**WHAT THE EXERCISE ASKS**
A single figure is required: the number of lines in the listing below containing the word "Left".

**SOURCE DATA**
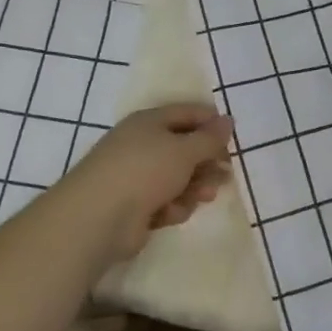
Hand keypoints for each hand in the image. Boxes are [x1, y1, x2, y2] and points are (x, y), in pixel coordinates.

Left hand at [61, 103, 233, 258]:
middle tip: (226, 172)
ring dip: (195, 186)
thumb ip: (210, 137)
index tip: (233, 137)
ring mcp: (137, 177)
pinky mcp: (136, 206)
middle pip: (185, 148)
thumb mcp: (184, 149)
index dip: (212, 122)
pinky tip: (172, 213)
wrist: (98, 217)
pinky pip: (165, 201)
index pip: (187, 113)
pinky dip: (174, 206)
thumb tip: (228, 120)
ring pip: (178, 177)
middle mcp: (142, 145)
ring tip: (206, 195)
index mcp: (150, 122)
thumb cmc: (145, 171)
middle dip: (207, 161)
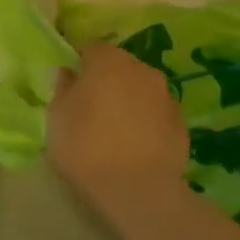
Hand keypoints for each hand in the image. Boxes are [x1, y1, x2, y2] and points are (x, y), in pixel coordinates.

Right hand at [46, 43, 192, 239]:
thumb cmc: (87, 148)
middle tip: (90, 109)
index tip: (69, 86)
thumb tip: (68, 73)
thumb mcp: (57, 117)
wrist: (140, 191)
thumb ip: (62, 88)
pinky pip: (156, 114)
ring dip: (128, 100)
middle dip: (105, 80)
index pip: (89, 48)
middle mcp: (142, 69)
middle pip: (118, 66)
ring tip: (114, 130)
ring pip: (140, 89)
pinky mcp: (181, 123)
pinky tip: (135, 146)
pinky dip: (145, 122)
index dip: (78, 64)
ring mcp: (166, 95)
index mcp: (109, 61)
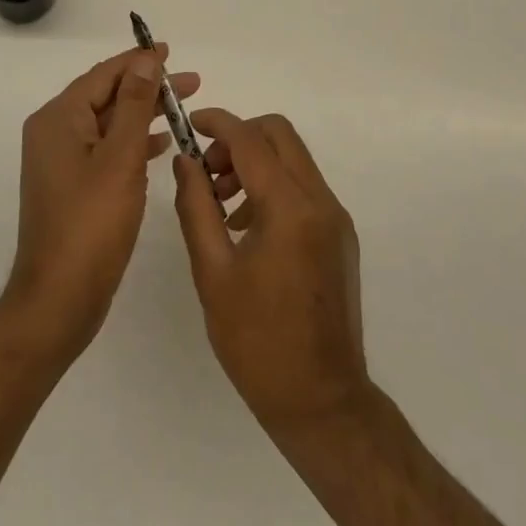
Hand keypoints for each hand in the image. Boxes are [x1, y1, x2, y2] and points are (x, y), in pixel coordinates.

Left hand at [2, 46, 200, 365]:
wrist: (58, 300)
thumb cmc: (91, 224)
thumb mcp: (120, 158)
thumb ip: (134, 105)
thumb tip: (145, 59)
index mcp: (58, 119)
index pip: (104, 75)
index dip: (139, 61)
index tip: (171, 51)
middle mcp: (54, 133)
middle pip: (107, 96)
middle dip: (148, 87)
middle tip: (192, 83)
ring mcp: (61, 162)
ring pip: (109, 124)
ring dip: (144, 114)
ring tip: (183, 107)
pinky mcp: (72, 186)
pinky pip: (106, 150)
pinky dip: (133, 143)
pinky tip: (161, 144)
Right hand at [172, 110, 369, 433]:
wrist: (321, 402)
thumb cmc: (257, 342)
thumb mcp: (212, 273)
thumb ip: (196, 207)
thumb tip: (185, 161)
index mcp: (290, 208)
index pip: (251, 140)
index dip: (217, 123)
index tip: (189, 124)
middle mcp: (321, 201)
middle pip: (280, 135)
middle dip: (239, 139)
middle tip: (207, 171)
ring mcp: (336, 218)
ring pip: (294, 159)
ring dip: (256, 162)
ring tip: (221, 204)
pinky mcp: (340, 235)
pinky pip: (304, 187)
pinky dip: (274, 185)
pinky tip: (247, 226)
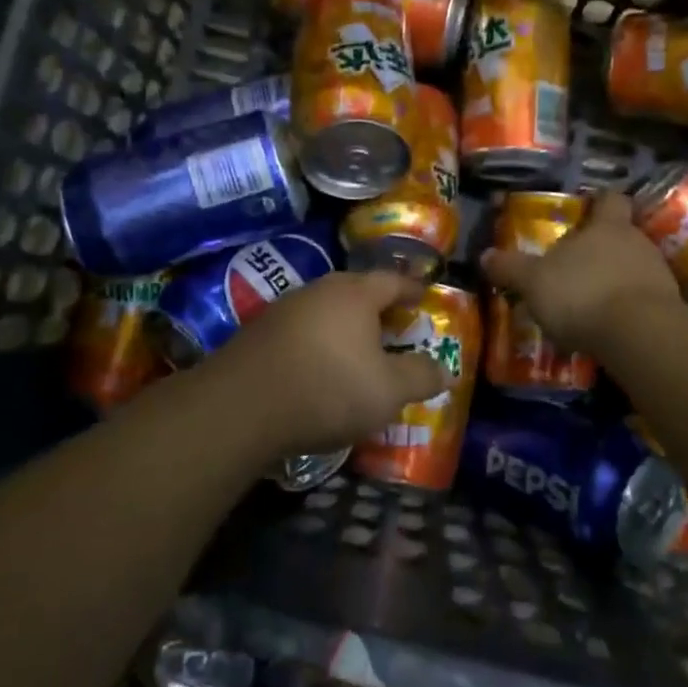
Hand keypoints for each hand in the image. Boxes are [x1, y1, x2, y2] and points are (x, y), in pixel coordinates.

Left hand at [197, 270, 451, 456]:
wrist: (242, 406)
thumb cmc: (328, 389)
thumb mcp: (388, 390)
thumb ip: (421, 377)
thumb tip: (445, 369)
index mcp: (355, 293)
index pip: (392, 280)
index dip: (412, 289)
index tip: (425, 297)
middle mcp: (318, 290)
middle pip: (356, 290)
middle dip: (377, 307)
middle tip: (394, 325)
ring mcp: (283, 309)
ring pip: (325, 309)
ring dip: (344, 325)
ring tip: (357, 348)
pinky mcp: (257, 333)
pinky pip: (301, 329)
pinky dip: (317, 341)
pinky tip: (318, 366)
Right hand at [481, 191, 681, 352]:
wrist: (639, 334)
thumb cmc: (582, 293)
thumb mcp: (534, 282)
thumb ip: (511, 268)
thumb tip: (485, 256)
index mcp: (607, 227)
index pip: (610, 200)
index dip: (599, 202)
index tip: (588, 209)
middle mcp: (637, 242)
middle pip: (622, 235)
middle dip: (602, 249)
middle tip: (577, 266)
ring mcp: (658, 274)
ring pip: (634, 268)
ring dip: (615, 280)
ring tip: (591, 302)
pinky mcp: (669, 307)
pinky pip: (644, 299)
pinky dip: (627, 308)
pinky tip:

**RESULT**
3